剣 KENSAI
← Back to archive
KENSAI Intelligence

Security Briefing

2026-03-20 · Thursday → Friday · 04:00 CET
3
Data Breaches
6
Critical CVEs
3
Zero-Days
4
Funding Rounds

⚡ TL;DR — What Matters Today

  • DarkSword iOS exploit kit — second full-chain iOS kit in a month, 3 zero-days, Russian espionage group UNC6353 targeting Ukraine. iOS 18.4–18.7 affected.
  • Handala hacktivists wiped 80,000 Stryker devices via Microsoft Intune — FBI seized their leak site. CISA issued Intune hardening guidance.
  • PolyShell RCE in all Magento/Adobe Commerce v2 — unauthenticated code execution via polyglot file uploads. No production patch yet.
  • Cisco FMC zero-day exploited by Interlock ransomware since January — Amazon found Russia links.
  • Navia breach impacts 2.7M people — sensitive benefits data exposed.
  • APT28 (Russia) exploiting Zimbra CSS sanitization flaw against Ukrainian government.
  • 9 critical IP KVM vulnerabilities across 4 vendors — unauthenticated root access at BIOS level.
🔓

Data Breaches

Navia Benefit Solutions — 2.7 Million Records Exposed

Benefits administration company Navia disclosed a breach affecting nearly 2.7 million individuals. Attackers accessed sensitive personal information including benefits data, SSNs, and financial records. The company is providing credit monitoring services to affected individuals.

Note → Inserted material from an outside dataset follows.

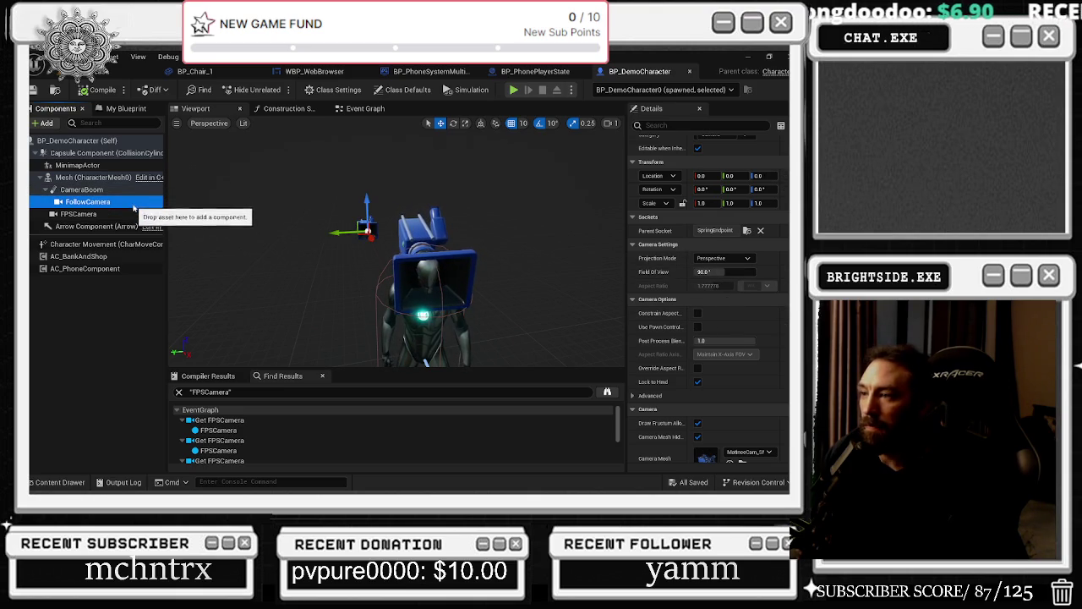
pyautogui.click(132, 217)
pyautogui.click(747, 230)
pyautogui.click(701, 338)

CRITICAL 2.7M AFFECTED source →

Aura Security — 900,000 Records via Phishing

Ironic twist: identity protection firm Aura disclosed a breach impacting 900,000 records. An employee fell victim to a targeted phone phishing (vishing) attack, giving attackers access to a marketing tool containing customer data.

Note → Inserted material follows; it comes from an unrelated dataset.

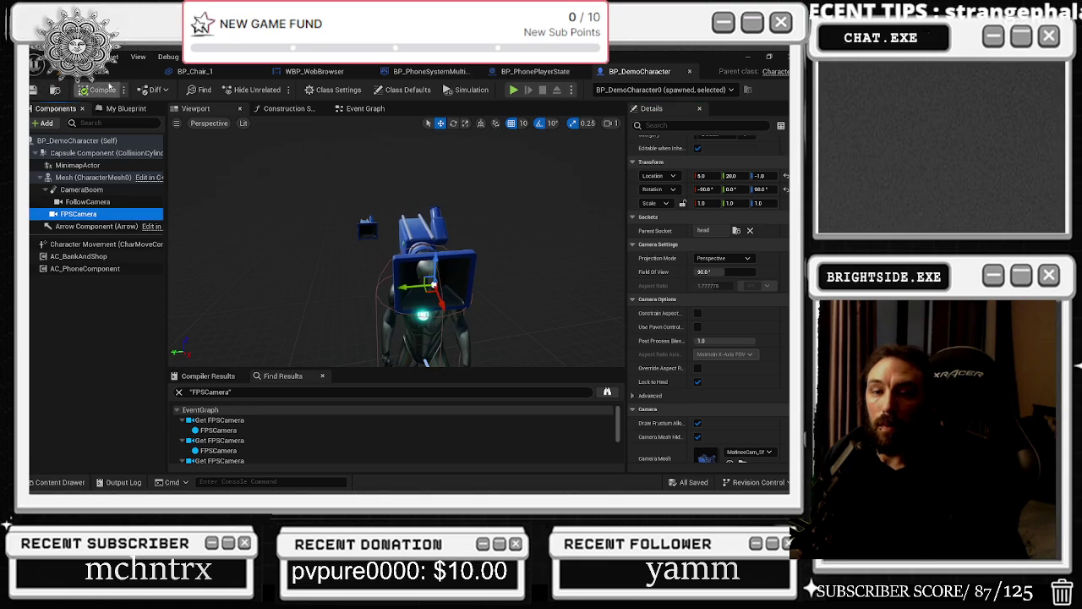
pyautogui.click(127, 71)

HIGH 900K RECORDS source →

Marquis Data Breach — 672,000 Confirmed

Revised downward from an initial estimate of 1.6 million, the Marquis breach now confirms 672,000 individuals affected. Data types and attack vector details remain under investigation.

HIGH 672K AFFECTED source →
⚠️

Critical Vulnerabilities

DarkSword iOS Exploit Kit — 6 Flaws, 3 Zero-Days

Google Threat Intelligence, iVerify, and Lookout jointly disclosed "DarkSword" — a full-chain iOS exploit kit targeting iOS 18.4–18.7. Exploits 6 vulnerabilities including 3 zero-days (CVE-2026-20700, CVE-2025-43529, CVE-2025-14174). Used by Russian group UNC6353, commercial surveillance vendors, and state-sponsored actors targeting Ukraine, Saudi Arabia, Turkey, and Malaysia. Takes a "hit-and-run" approach, exfiltrating data within seconds. Second iOS exploit kit after Coruna discovered within a month.

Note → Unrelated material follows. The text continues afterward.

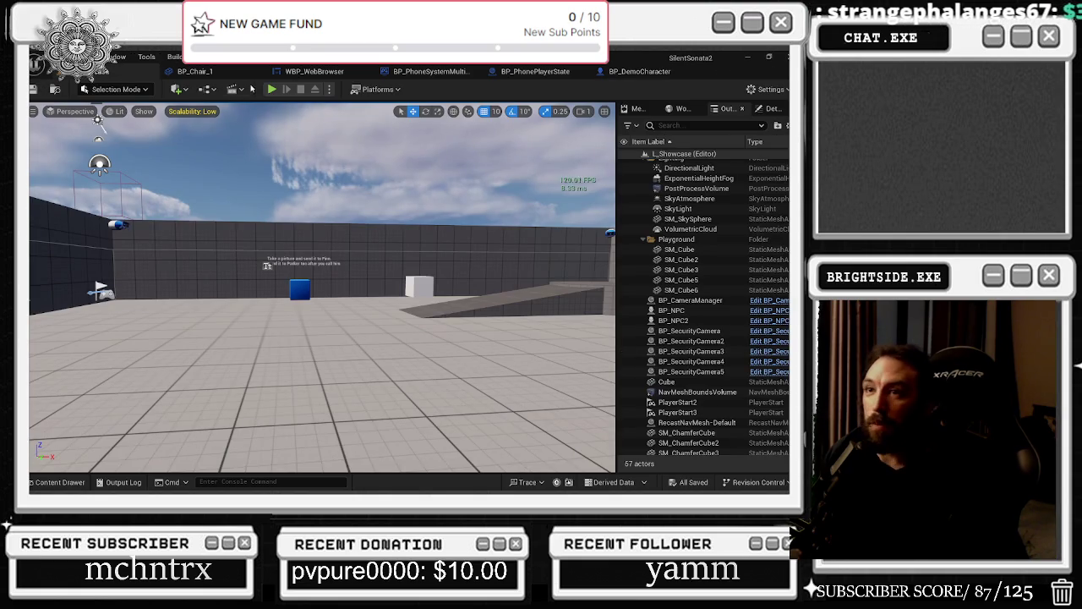
# Step: Play the level to check the head-mounted camera, then stop back to BP_DemoCharacter
pyautogui.click(272, 89)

3 ZERO-DAYS UNC6353 / RUSSIA iOS 18.4–18.7 source →

PolyShell — Unauthenticated RCE on All Magento/Adobe Commerce v2

Sansec discovered "PolyShell", a vulnerability in Magento's REST API file upload handling. Attackers upload polyglot files (valid as both image and script) to achieve unauthenticated remote code execution or stored XSS account takeover. Affects all production Magento Open Source and Adobe Commerce v2 installations. Patch only available in alpha 2.4.9 — no production fix yet. Exploit method is already circulating.

CRITICAL — NO PATCH ALL MAGENTO V2 source →

Ubiquiti UniFi — Max Severity Account Takeover

Ubiquiti patched two vulnerabilities in the UniFi Network Application, including a maximum-severity flaw enabling account takeover. Administrators should update immediately.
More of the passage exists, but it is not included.